> **Task objective**: In the entries that follow, find each line with the word "order" and copy it.

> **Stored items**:
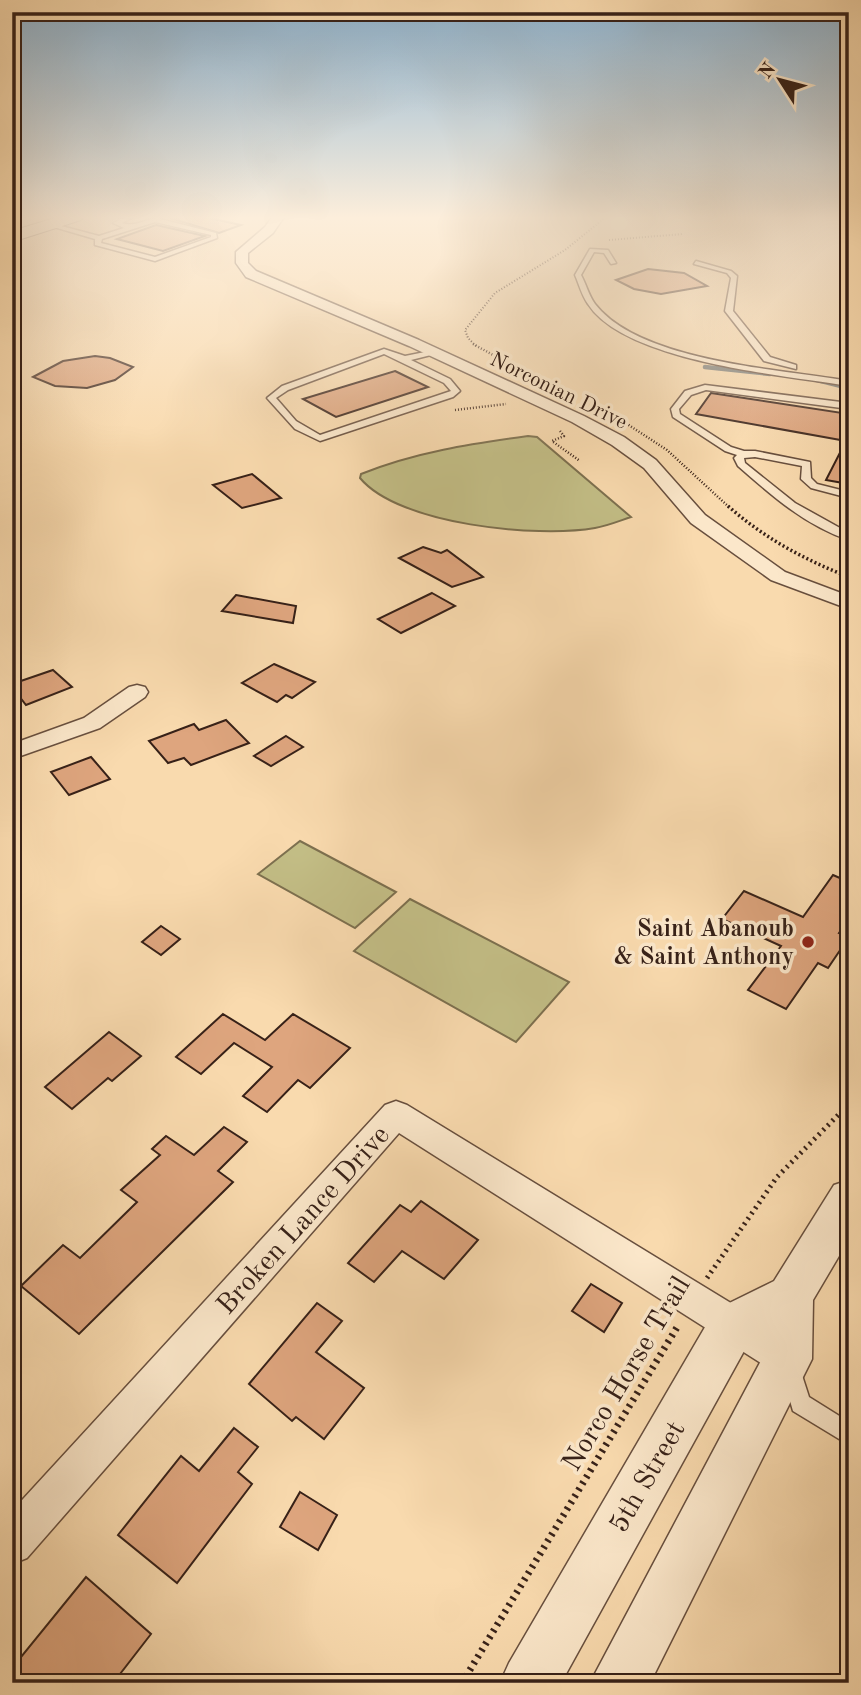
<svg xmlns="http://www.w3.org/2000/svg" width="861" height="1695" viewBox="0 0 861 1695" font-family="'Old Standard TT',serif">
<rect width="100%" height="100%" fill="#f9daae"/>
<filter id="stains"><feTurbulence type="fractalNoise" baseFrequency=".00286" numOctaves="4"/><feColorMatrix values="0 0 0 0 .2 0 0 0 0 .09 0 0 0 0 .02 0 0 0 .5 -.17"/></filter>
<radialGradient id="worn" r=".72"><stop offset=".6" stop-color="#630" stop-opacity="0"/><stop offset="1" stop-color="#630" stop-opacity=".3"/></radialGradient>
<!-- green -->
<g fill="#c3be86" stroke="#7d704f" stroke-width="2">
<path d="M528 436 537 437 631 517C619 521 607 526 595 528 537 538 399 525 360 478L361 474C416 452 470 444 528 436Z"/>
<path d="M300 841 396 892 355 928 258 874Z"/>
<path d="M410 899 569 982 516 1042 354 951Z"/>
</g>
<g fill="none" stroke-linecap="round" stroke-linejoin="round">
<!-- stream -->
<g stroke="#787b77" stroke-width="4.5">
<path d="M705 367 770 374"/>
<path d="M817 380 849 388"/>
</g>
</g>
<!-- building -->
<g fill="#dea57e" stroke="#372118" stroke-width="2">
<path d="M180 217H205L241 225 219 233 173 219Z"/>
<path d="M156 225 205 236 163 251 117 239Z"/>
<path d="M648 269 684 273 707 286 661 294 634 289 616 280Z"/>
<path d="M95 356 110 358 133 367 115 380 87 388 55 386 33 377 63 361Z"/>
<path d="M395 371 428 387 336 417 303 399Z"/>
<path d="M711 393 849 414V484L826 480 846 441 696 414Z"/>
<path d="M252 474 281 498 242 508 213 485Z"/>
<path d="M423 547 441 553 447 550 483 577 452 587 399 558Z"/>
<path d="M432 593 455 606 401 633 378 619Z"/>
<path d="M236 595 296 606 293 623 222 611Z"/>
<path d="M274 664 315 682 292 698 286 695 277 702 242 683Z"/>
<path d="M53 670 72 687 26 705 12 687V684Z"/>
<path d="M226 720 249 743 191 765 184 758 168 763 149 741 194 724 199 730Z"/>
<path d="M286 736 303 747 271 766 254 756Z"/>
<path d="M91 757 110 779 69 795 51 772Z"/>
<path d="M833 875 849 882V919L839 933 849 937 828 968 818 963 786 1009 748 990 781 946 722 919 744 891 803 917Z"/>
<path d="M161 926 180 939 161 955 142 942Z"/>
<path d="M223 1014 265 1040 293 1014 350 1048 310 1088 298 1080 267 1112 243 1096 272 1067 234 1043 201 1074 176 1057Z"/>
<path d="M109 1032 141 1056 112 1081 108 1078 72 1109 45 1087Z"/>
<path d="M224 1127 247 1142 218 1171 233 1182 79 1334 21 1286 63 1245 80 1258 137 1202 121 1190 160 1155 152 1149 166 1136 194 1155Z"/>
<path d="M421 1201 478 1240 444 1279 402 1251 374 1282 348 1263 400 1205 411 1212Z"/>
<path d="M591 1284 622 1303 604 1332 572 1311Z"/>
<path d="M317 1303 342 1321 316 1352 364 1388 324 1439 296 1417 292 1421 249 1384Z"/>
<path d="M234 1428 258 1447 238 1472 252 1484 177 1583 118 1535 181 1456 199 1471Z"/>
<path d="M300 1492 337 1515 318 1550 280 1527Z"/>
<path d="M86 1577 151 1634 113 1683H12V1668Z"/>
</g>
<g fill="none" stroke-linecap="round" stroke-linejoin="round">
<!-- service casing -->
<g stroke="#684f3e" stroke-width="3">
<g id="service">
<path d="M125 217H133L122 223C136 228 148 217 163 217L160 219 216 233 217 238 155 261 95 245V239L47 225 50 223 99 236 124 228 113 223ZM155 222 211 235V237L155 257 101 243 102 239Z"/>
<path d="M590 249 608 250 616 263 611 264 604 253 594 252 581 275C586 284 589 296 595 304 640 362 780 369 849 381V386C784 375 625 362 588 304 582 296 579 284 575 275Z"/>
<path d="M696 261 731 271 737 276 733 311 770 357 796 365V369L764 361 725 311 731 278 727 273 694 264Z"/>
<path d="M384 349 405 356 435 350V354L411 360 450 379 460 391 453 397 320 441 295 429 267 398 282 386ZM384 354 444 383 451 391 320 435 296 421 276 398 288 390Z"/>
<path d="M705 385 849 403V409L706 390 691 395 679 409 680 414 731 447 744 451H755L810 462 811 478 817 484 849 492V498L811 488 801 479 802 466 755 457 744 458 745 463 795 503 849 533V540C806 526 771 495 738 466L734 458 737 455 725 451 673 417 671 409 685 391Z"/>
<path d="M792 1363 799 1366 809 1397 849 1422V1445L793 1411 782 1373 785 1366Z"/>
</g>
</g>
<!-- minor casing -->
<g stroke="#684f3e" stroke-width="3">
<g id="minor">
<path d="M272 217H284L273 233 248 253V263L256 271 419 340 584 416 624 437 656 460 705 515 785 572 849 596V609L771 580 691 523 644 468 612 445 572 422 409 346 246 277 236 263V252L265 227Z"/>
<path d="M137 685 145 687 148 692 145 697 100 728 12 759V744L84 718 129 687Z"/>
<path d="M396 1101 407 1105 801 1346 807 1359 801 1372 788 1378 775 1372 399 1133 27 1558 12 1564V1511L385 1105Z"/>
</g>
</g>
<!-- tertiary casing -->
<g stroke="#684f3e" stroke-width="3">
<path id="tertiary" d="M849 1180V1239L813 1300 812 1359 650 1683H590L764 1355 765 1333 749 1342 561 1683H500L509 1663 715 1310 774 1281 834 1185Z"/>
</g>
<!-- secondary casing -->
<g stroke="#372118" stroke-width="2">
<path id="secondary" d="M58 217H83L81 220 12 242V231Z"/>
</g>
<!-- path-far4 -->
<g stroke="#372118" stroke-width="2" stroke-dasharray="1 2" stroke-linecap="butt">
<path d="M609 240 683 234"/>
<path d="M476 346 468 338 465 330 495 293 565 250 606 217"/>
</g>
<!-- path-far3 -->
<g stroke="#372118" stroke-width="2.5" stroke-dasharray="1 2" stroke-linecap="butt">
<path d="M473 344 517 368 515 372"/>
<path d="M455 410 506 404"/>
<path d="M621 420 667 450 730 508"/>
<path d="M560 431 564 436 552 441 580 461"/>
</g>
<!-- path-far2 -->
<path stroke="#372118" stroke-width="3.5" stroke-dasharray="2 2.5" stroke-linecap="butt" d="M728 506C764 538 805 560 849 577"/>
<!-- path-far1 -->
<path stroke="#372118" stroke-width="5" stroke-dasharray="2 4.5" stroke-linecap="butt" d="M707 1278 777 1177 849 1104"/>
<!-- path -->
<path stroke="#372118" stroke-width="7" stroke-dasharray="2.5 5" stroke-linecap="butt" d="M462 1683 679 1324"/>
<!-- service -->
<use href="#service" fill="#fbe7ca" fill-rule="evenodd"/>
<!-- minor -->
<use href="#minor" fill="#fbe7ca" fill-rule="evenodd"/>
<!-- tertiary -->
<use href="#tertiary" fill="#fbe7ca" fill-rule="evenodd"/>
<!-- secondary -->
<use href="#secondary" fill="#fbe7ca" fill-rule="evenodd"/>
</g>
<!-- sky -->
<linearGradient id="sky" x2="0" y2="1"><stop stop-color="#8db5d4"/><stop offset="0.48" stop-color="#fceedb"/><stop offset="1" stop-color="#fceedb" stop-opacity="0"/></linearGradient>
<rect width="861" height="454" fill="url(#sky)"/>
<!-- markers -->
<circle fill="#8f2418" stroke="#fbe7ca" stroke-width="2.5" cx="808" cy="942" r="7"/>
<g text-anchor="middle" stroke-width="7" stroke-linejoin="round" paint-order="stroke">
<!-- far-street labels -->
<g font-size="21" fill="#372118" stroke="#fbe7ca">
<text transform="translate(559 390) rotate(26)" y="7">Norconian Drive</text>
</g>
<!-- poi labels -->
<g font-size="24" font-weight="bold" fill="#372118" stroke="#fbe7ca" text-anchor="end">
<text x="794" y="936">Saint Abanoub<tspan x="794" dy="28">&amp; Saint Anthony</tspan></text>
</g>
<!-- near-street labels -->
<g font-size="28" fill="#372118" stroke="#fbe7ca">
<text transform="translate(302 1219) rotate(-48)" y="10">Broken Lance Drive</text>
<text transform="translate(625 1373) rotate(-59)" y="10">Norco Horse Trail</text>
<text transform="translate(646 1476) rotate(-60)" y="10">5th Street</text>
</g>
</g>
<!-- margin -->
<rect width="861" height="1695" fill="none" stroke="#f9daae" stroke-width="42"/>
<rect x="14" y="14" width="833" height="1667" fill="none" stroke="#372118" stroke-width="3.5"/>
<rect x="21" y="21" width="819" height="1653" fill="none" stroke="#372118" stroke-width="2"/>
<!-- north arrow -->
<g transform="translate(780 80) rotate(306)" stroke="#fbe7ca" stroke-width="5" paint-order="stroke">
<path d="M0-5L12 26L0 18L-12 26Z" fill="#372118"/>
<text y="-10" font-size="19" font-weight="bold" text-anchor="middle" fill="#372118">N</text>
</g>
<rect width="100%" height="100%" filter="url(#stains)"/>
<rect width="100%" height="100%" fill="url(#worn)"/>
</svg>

> **Exercise result**:
<g text-anchor="middle" stroke-width="7" stroke-linejoin="round" paint-order="stroke">
<g transform="translate(780 80) rotate(306)" stroke="#fbe7ca" stroke-width="5" paint-order="stroke">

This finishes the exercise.